Chamonix and Mont Blanc
Chamonix sits at the foot of Mont Blanc (4,808 metres – Europe’s highest peak, though the exact boundary with Asia shifts the Caucasus claim depending on which geographer you ask). The Aiguille du Midi cable car ascends to 3,842 metres in 20 minutes, giving non-climbers access to a high-alpine environment that would otherwise require several days of mountaineering. The views of Mont Blanc from the summit platform are unobstructed and vertiginous. A return ticket runs around €65-70. The Mer de Glace, accessible by the historic Montenvers railway, is a glacier in visible, measurable retreat – the painted lines on the cliff wall showing glacier levels in 1820, 1850, 1900, and subsequent decades are among the most direct illustrations of climate change you’ll find anywhere.
Chamonix is busy in winter for skiing and in summer for hiking and mountaineering. The best months to avoid crowds while still having full access are June and September.
Zermatt
Zermatt is car-free – arrivals park at Tasch and take a shuttle train the final distance. This matters because the village has preserved a pedestrian quality that most Alpine resorts lost in the 1970s. The Matterhorn is visible from the main street and from most hotel windows, which is one of those facts that sounds ordinary until you have the experience of eating breakfast with that specific pyramid in the window frame.
The Gornergrat rack railway ascends to 3,089 metres above 28 glaciers including the Gorner Glacier, the second-largest glacier in the Alps. The view from the top takes in a panorama that includes Monte Rosa (4,634m) and 28 other four-thousand-metre peaks. The Matterhorn Museum in the village covers the history of the 1865 first ascent in detail, including the contested rope. Admission is around CHF 12.
The Dolomites
The Dolomite range in northeast Italy is technically distinct from the main Alpine chain and geologically different – the pale limestone faces turn orange in the evening light in a way that the granite and gneiss of the main Alps don’t replicate. The Julian Alps in Slovenia, less visited and significantly cheaper than Swiss or French alternatives, offer excellent hiking and the Triglav National Park with the country’s highest peak at 2,864 metres.
Eating, Staying, Costs
Raclette and fondue are the two Alpine dishes that every mountain visitor encounters, and they are both better than their tourist-menu versions suggest. Raclette cheese melted over boiled potatoes with cured meats is winter mountain food at its most functional and satisfying. Apfelstrudel with coffee is the Austrian register.
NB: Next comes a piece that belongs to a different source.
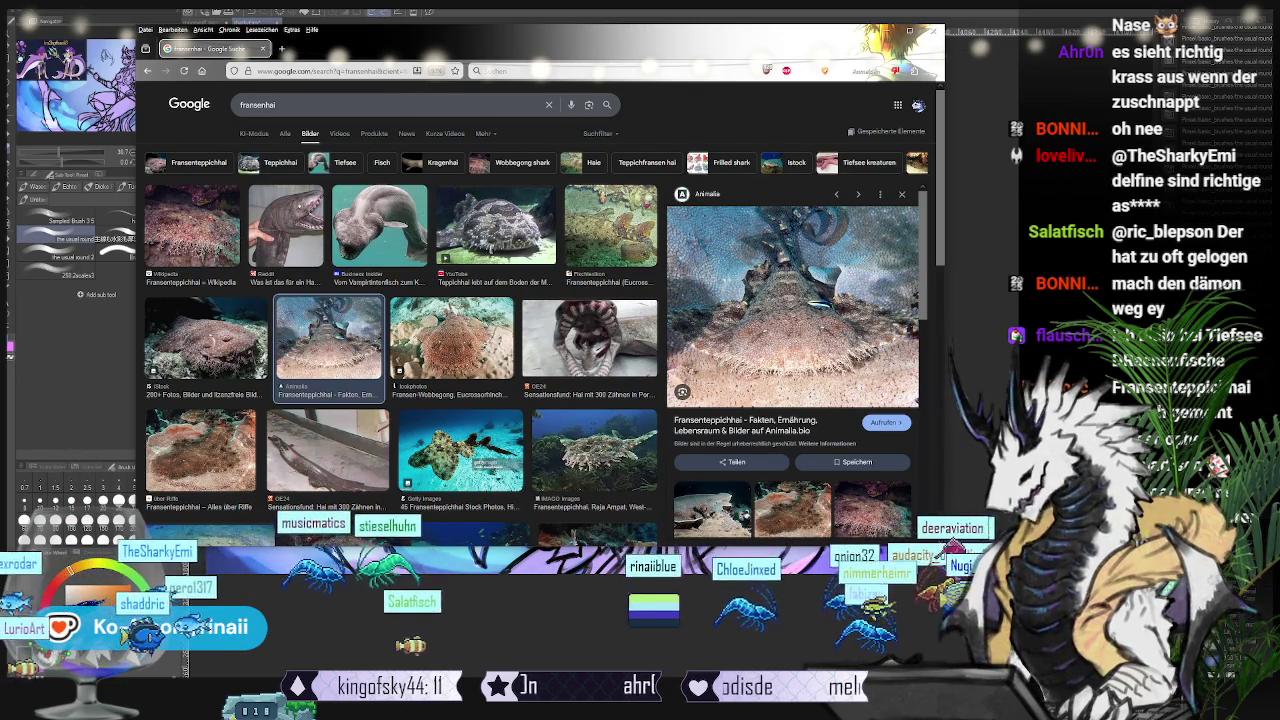
# Step: Preview the IMAGO 'Fransenteppichhai, Raja Ampat, West-Neuguinea' wobbegong photo
pyautogui.click(619, 446)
Switzerland and France are the expensive end (CHF/EUR 80-150+ per day for modest travel). Austria, Slovenia, and the Italian Dolomites allow significantly more for less. Mountain huts (rifugi in Italian, Hutte in German) throughout the Alps provide basic dormitory accommodation with surprisingly good food for multi-day trekkers.
The Glacier Express train between Zermatt and St Moritz through the Swiss Alps takes eight hours and passes through 291 bridges and 91 tunnels. It is a legitimate experience, not just a tourist product.